Amayia Cordova ’22 (IMJR: Healthcare Analysis, Math) has been granted the John T. Szarlan FYE Mentor Award for her work in a First Year Experience course devoted to first generation students. This experience promoted a better understanding of what a first-year student or faculty member needs to feel connected to the UConn Community. She is extremely thankful to the faculty and students that supported her along the way.
Zoey England ’22 (IMJR: Population Health, Disease, and Policy) is UConn’s first recipient of a Gilman-McCain scholarship. The program, sponsored by the U.S. State Department, provides awards of $5,000 for undergraduate child dependents of active duty service members to study or serve an internship abroad. Zoey will use the funds to pursue research in Mauritius with Prof. Dimitris Xygalatas (Anthropology) at the UConn summer interdisciplinary ethnography field school.
Sumeet Kadian ’22 (IMJR: Healthcare and Society, MCB) has been selected to participate in the Leadership Legacy Experience. Sumeet is a student representative on the University Senate Delta 2 General Education Task Force, a trip director for Community Outreach-Alternative Breaks, vice president of Medical Minds Matter, and secretary of Special Programs in Medicine/Dental Medicine Board.
Phi Beta Kappa. Twenty-one individualized majors were elected to Phi Beta Kappa this year.
IMJRs in the News
Kynza Khimani ’22 (IMJR: Global Health, PNB), a senior, was asked by UConn Today to reflect on her experiences at UConn. After graduation, Kynza will pursue a masters in public health at Harvard.
Sumeet Kadian ’22 (IMJR: Healthcare and Society, MCB) was featured in UConn Today for his work on the Hop River Trail in Bolton. Sumeet and his friend Robert Avena recently completed a report on the feasibility of lighting an 800-foot tunnel along the trail. This was a service learning project for Culture and Conservation (ANTH 3340E) and is now being implemented by Connecticut DOT and DEEP.

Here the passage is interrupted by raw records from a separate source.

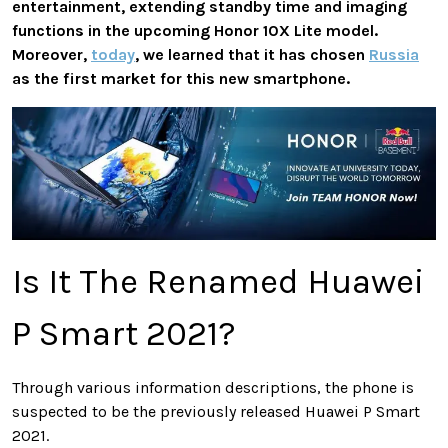
entertainment, extending standby time and imaging
functions in the upcoming Honor 10X Lite model.
Moreover,
today
, we learned that it has chosen
Russia
as the first market for this new smartphone.
Is It The Renamed Huawei
P Smart 2021?
Through various information descriptions, the phone is
suspected to be the previously released Huawei P Smart
2021.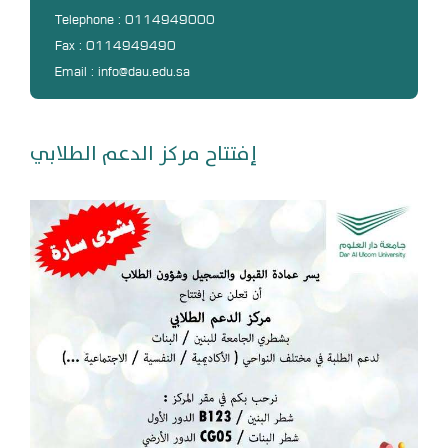
DL
Telephone : 0114949000
Fax : 0114949490
Annual Evaluation System
Email : info@dau.edu.sa
MYAES
إفتتاح مركز الدعم الطلابي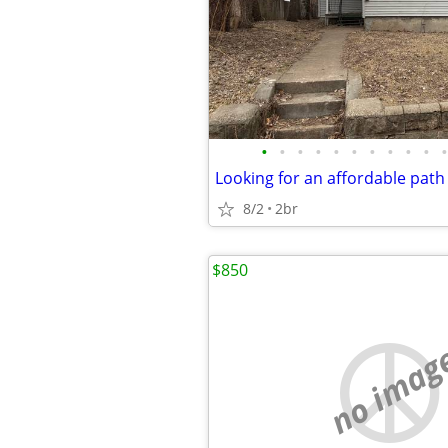
•
•
•
•
•
•
•
•
•
•
•
8/2
2br
$850
no imag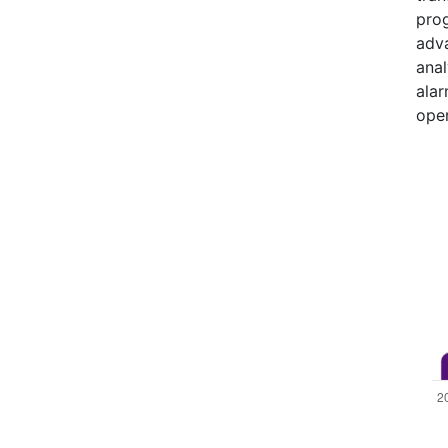
prog
adva
anal
alar
oper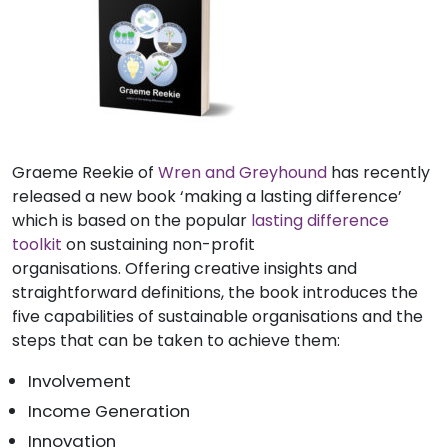
Graeme Reekie of
Wren and Greyhound
has recently
released a new book ‘making a lasting difference’
which is based on the popular
lasting difference
toolkit
on sustaining non-profit
organisations. Offering creative insights and
straightforward definitions, the book introduces the
five capabilities of sustainable organisations and the
steps that can be taken to achieve them:
Involvement
Income Generation
Innovation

Catherine Pomposi ’10 (IMJR: Environmental Analysis, Statistics), a Climate Monitoring and Evaluation Advisor for the U.S. Agency for International Development (USAID), was recently interviewed by Addison Magrath ’23 (SFA) for UConn Today. In the article, Catherine describes her major and how it set the foundation for her graduate work in climate science. She also describes her work in then-Senator Kamala Harris’ office, where she contributed to legislation on climate adaptation and resilience, reflects on the skills that she learned at UConn, and offers advice to students with similar professional goals.
Sara Tomis ’22 (IMJR: Agricultural Education and Outreach) was featured in UConn Today for her work with the UConn 4-H New London County Office, where she develops experiential learning kits to distribute at local libraries. She also works with local summer camps to teach campers about agriculture and the natural world through lessons on topics like metamorphic bugs’ life cycles.